Unless otherwise defined, all the terms used in this authorisation letter shall have the same meaning as in the SHFL Convert Terms.
This letter authorises you to:
disclose to EDGE information relating to my Shuffle.com account, including without limitation, my Shuffle.com account details such as your username, Vault balance, Wallet balance, deposit history, withdrawal history and wallet addresses; personal information such as my name, email address, home address, telephone number and date of birth; and any information submitted during the verification process such as photos or videos of myself, my photo ID, browser location and geolocation of the IP address I connect from;
Deduct/debit from my Shuffle.com Wallet an amount equivalent to the Purchase Price and pay such sum to EDGE on my behalf in return for the Purchased SHFL I wish to acquire; and
Take any other action necessary in order to complete the purchase of SHFL Tokens contemplated under the SHFL Covert Terms.
You may do any of these things without giving me notice.
DISCLAIMER WORDING FOR SHFL.FOUNDATION WEBSITE
SHFL tokens are functional utility tokens designed for use on Shuffle.com and other similar platforms. The SHFL Whitepaper is available here.
Under no circumstances should SHFL tokens be considered an investment. If you purchase SHFL tokens for whatever reason, Eight Dynastic Golden Elephants Limited (“EDGE”) shall not be liable for any refunds or exchanges for your purchase.
The prices of tokens can be highly volatile. You are recommended to consult legal, financial, tax and other professional advisers or experts for further guidance before you decide to purchase SHFL tokens.
SHFL tokens are not shares, bonds, units in a collective investment scheme, securities, or other instruments commonly known as securities of any type. SHFL tokens are merely a means by which you may be able to utilise certain services or features on Shuffle.com. SHFL tokens do not entitle you to any equity, governance, voting or similar right or interest in EDGE. Changes in circumstances might cause the project and SHFL tokens features described in the SHFL Whitepaper to change, or end altogether.
SHFL tokens are not being offered to American citizens, natural persons resident in the USA, legal persons organised or established under the laws of the USA or whose principal place of business is in the USA and are not available in the United States, sanctioned jurisdictions or in other jurisdictions as may be specified by EDGE from time to time. If you are located in, incorporated or otherwise established in, or a resident of, the United States, you are not permitted to transact in SHFL tokens. In addition, certain benefits and features associated with SHFL tokens may not be available in certain jurisdictions.
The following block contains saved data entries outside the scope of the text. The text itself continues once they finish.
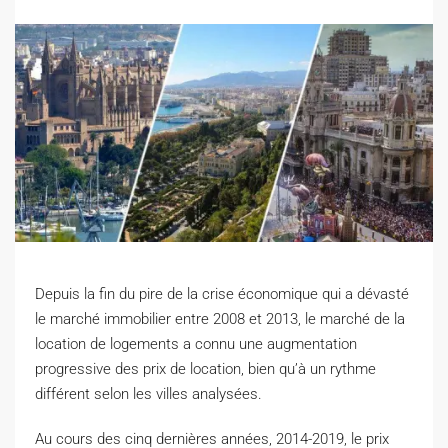
Depuis la fin du pire de la crise économique qui a dévasté
le marché immobilier entre 2008 et 2013, le marché de la
location de logements a connu une augmentation
progressive des prix de location, bien qu’à un rythme
différent selon les villes analysées.
A
u cours des cinq dernières années, 2014-2019, le prix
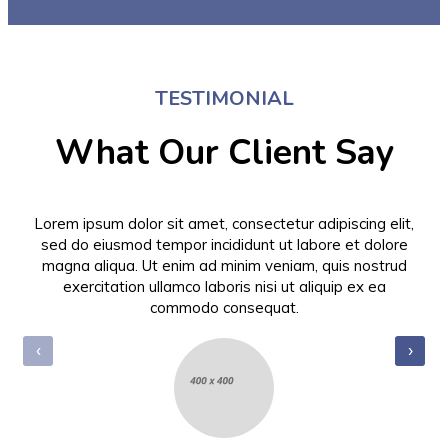
TESTIMONIAL
What Our Client Say
Lorem ipsum dolor sit amet, consectetur adipiscing elit,
sed do eiusmod tempor incididunt ut labore et dolore
magna aliqua. Ut enim ad minim veniam, quis nostrud
exercitation ullamco laboris nisi ut aliquip ex ea
commodo consequat.
‹
›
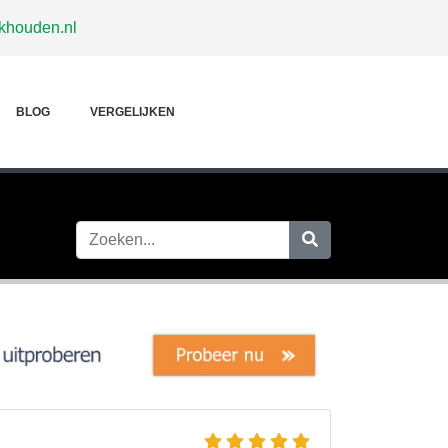
khouden.nl
BLOG
VERGELIJKEN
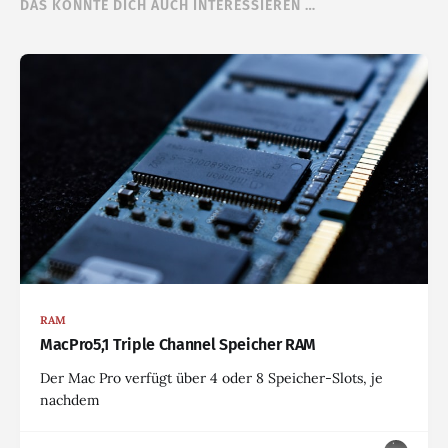
DAS KÖNNTE DICH AUCH INTERESSIEREN …
RAM
MacPro5,1 Triple Channel Speicher RAM
Der Mac Pro verfügt über 4 oder 8 Speicher-Slots, je
nachdem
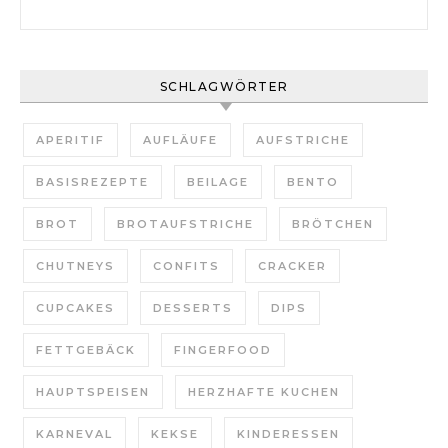
Suchen nach:
SCHLAGWÖRTER
APERITIF
AUFLÄUFE
AUFSTRICHE
BASISREZEPTE
BEILAGE
BENTO
BROT
BROTAUFSTRICHE
BRÖTCHEN
CHUTNEYS
CONFITS
CRACKER
CUPCAKES
DESSERTS
DIPS
FETTGEBÄCK
FINGERFOOD
HAUPTSPEISEN
HERZHAFTE KUCHEN
KARNEVAL
KEKSE
KINDERESSEN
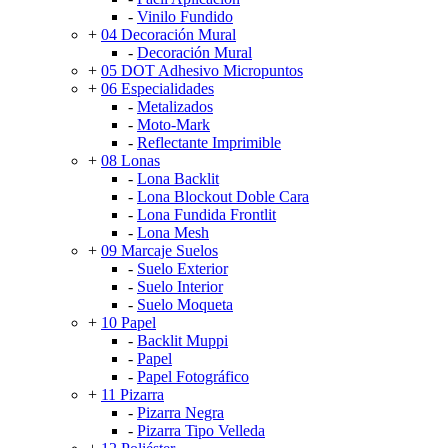
-
Vinilo Fundido
+
04 Decoración Mural
-
Decoración Mural
+
05 DOT Adhesivo Micropuntos
+
06 Especialidades
-
Metalizados
-
Moto-Mark
-
Reflectante Imprimible
+
08 Lonas
-
Lona Backlit
-
Lona Blockout Doble Cara
-
Lona Fundida Frontlit
-
Lona Mesh
+
09 Marcaje Suelos
-
Suelo Exterior
-
Suelo Interior
-
Suelo Moqueta
+
10 Papel
-
Backlit Muppi
-
Papel
-
Papel Fotográfico
+
11 Pizarra
-
Pizarra Negra
-
Pizarra Tipo Velleda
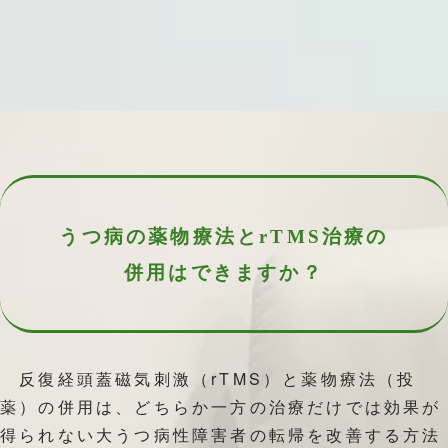
うつ病の薬物療法と
rTMS治療の
併用はできますか？
反復経頭蓋磁気刺激（rTMS）と薬物療法（投
薬）の併用は、どちらか一方の治療だけでは効果が
得られない大うつ病性障害者の転帰を改善する方法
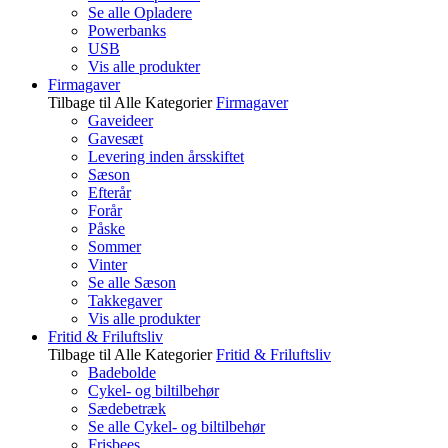
Se alle Opladere
Powerbanks
USB
Vis alle produkter
Firmagaver
Tilbage til Alle Kategorier
Firmagaver
Gaveideer
Gavesæt
Levering inden årsskiftet
Sæson
Efterår
Forår
Påske
Sommer
Vinter
Se alle Sæson
Takkegaver
Vis alle produkter
Fritid & Friluftsliv
Tilbage til Alle Kategorier
Fritid & Friluftsliv
Badebolde
Cykel- og biltilbehør
Sædebetræk
Se alle Cykel- og biltilbehør
Frisbees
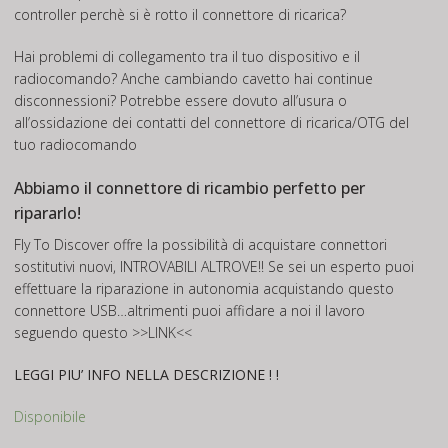
controller perchè si è rotto il connettore di ricarica?
Hai problemi di collegamento tra il tuo dispositivo e il
radiocomando? Anche cambiando cavetto hai continue
disconnessioni? Potrebbe essere dovuto all’usura o
all’ossidazione dei contatti del connettore di ricarica/OTG del
tuo radiocomando
Abbiamo il connettore di ricambio perfetto per
ripararlo!
Fly To Discover offre la possibilità di acquistare connettori
sostitutivi nuovi, INTROVABILI ALTROVE!! Se sei un esperto puoi
effettuare la riparazione in autonomia acquistando questo
connettore USB…altrimenti puoi affidare a noi il lavoro
seguendo questo
>>LINK<<
LEGGI PIU’ INFO NELLA DESCRIZIONE ! !
Disponibile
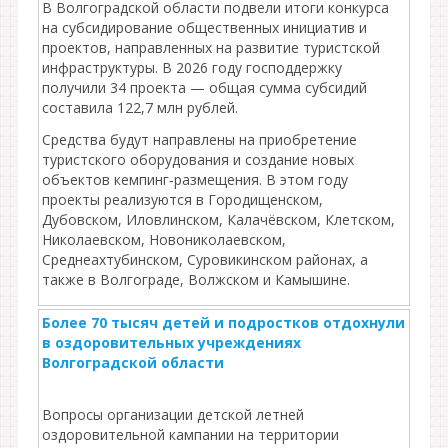
В Волгоградской области подвели итоги конкурса
на субсидирование общественных инициатив и
проектов, направленных на развитие туристской
инфраструктуры. В 2026 году господдержку
получили 34 проекта — общая сумма субсидий
составила 122,7 млн рублей.
Средства будут направлены на приобретение
туристского оборудования и создание новых
объектов кемпинг‑размещения. В этом году
проекты реализуются в Городищенском,
Дубовском, Иловлинском, Калачёвском, Клетском,
Николаевском, Новониколаевском,
Среднеахтубинском, Суровикинском районах, а
также в Волгограде, Волжском и Камышине.
Более 70 тысяч детей и подростков отдохнули
в оздоровительных учреждениях
Волгоградской области
Вопросы организации детской летней
оздоровительной кампании на территории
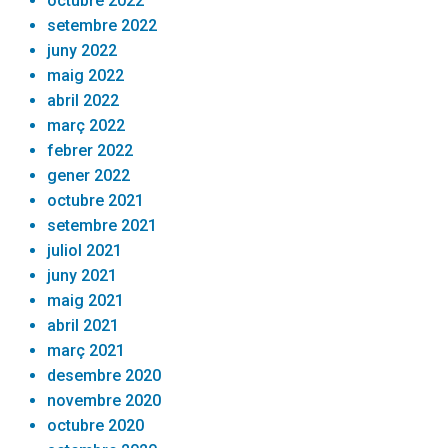
octubre 2022
setembre 2022
juny 2022
maig 2022
abril 2022
març 2022
febrer 2022
gener 2022
octubre 2021
setembre 2021
juliol 2021
juny 2021
maig 2021
abril 2021
març 2021
desembre 2020
novembre 2020
octubre 2020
This website is provided for information only and does not constitute any investment advice, financial advice, trading advice or recommendation. This website does not constitute a prospectus or financial service offering document and is not an offer to sell or the solicitation of an offer to purchase any SHFL tokens, and is not an offering, advertisement, solicitation, confirmation, statement or any financial promotion that can be construed as an invitation or inducement to engage in any investment activity or similar. You should not rely on the content herein for advice of any kind, including legal, investment, financial, tax or other professional advice, and such content is not a substitute for advice from a qualified professional.